Walaupun kita tak mungkin mampu menaklukkan keterbatasan kita dalam menghadapi demikian tak terbatasnya kemungkinan, namun setidaknya kita dapat berusaha memitigasi risiko yang mungkin ditimbulkan dan tak pernah diduga sebelumnya.
Angsa hitam selayaknya membawa kita untuk sadar diri dan selalu meletakkan setidaknya sedikit keraguan pada kata “sebab”. Karena kita tidak tahu segala sebab. Hanya Dia yang Maha Tahu dan Maha Pencipta segala sebab. Dengan sadar diri, mudah-mudahan kita dapat sadar dan bersama dengan Sang Maha Segala. Kalau kita bisa selalu sadar dan bersama-Nya, maka apa lagi yang mau kita takut dan khawatirkan? [mti/picture: mitsloan]
Penulis: Umar Alhabsyi, ST, MT, CISA, CRISC.
Co-Founder & CEO of iValueIT Consulting (PT IVIT Konsulindo), PT Millennia Solusi Informatika
keren pak Umar…. angsa hitam bernama covid19 ini membuat banyak yang tersentak.
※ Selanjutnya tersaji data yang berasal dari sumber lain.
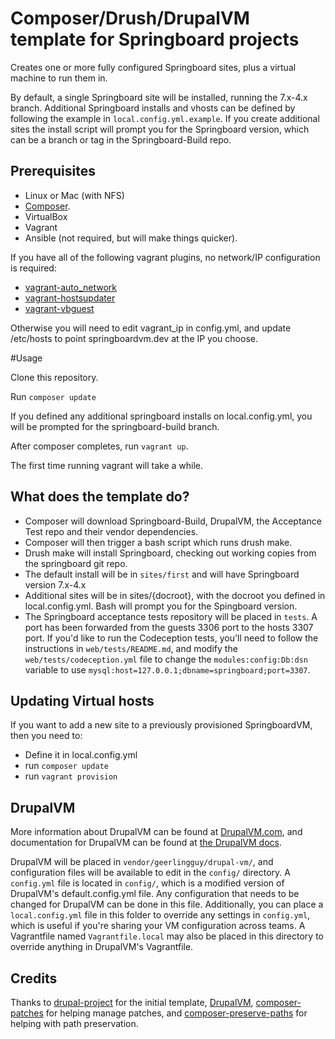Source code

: # Composer/Drush/DrupalVM template for Springboard projects

Creates one or more fully configured Springboard sites, plus a virtual machine to run them in.

By default, a single Springboard site will be installed, running the 7.x-4.x branch. Additional Springboard
installs and vhosts can be defined by following the example in `local.config.yml.example`. If you create additional
sites the install script will prompt you for the Springboard version, which can be a branch or tag in the Springboard-Build repo.

## Prerequisites

- Linux or Mac (with NFS)
- [Composer](https://getcomposer.org/doc/00-intro.md#installation-linux-unix-osx).
- VirtualBox
- Vagrant
- Ansible (not required, but will make things quicker).

If you have all of the following vagrant plugins, no network/IP configuration is required:

- [vagrant-auto_network](https://github.com/oscar-stack/vagrant-auto_network)
- [vagrant-hostsupdater](https://github.com/cogitatio/vagrant-hostsupdater)
- [vagrant-vbguest](https://github.com/dotless-de/vagrant-vbguest)

Otherwise you will need to edit vagrant_ip in config.yml, and update /etc/hosts to
point springboardvm.dev at the IP you choose.

#Usage

Clone this repository.

Run `composer update`

If you defined any additional springboard installs on local.config.yml, you will be prompted for the springboard-build branch.

After composer completes, run `vagrant up`.

The first time running vagrant will take a while.

## What does the template do?

* Composer will download Springboard-Build, DrupalVM, the Acceptance Test repo and their vendor dependencies.
* Composer will then trigger a bash script which runs drush make.
* Drush make will install Springboard, checking out working copies from the springboard git repo.
* The default install will be in `sites/first` and will have Springboard version 7.x-4.x
* Additional sites will be in sites/{docroot}, with the docroot you defined in local.config.yml. Bash will prompt you for the Spingboard version.
* The Springboard acceptance tests repository will be placed in `tests`. A port has been forwarded from the guests 3306 port to the hosts 3307 port. If you'd like to run the Codeception tests, you'll need to follow the instructions in `web/tests/README.md`, and modify the `web/tests/codeception.yml` file to change the `modules:config:Db:dsn` variable to use `mysql:host=127.0.0.1;dbname=springboard;port=3307`.

## Updating Virtual hosts

If you want to add a new site to a previously provisioned SpringboardVM, then you need to:
* Define it in local.config.yml
* run `composer update`
* run `vagrant provision`


## DrupalVM

More information about DrupalVM can be found at [DrupalVM.com](http://drupalvm.com/), and documentation for DrupalVM can be found at [the DrupalVM docs](http://docs.drupalvm.com/).

DrupalVM will be placed in `vendor/geerlingguy/drupal-vm/`, and configuration files will be available to edit in the `config/` directory. A `config.yml` file is located in `config/`, which is a modified version of DrupalVM's default.config.yml file. Any configuration that needs to be changed for DrupalVM can be done in this file. Additionally, you can place a `local.config.yml` file in this folder to override any settings in `config.yml`, which is useful if you're sharing your VM configuration across teams. A Vagrantfile named `Vagrantfile.local` may also be placed in this directory to override anything in DrupalVM's Vagrantfile.

## Credits

Thanks to [drupal-project](https://github.com/drupal-composer/drupal-project/tree/7.x) for the initial template, [DrupalVM](https://www.drupalvm.com/), [composer-patches](https://github.com/cweagans/composer-patches) for helping manage patches, and [composer-preserve-paths](https://github.com/derhasi/composer-preserve-paths) for helping with path preservation.
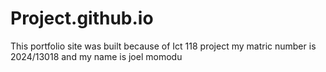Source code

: # Project.github.io
This portfolio site was built because of Ict 118 project my matric number is 2024/13018
and my name is joel momodu
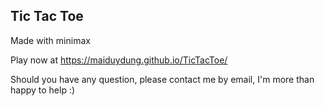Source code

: ## Tic Tac Toe
Made with minimax 

Play now at
https://maiduydung.github.io/TicTacToe/

Should you have any question, please contact me by email, I'm more than happy to help :)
Bagaimana dunia industri bisa beradaptasi menerima fakta baru kehadiran angsa hitam ini sebagai realitas yang akan memunculkan situasi penuh peluang ? tantangan sudah pasti. tapi Peluang pasti juga hadir seiring perubahan. apalagi ini dramatis, benar2 bak drama yang tidak berpikir akan hadir dari bingkai layar TV.
Terima kasih, Pak Agus. Betul, ibarat mobil yang lagi jalan kencang lalu dipaksa untuk ngerem mendadak. Dipaksa untuk tidak hanya melihat lurus ke depan, tapi juga melihat kanan dan kiri. Apa yang bisa dilakukan selama mobil berhenti itu. Turun sementara dari mobil untuk jual gorengan, perbaiki/modifikasi mobil agar bisa tetap jalan, belajar cara baru menyetir mobil, atau …..mungkin masih banyak opsi lain yang bisa dilakukan dan bermanfaat.
Tentu banyak juga yang tetap duduk di mobil sambil pencet2 klakson dan marah2 terus menerus. Mudah2an semuanya sehat2 dan terus tumbuh ke arah lebih baik. Aamiin YRA.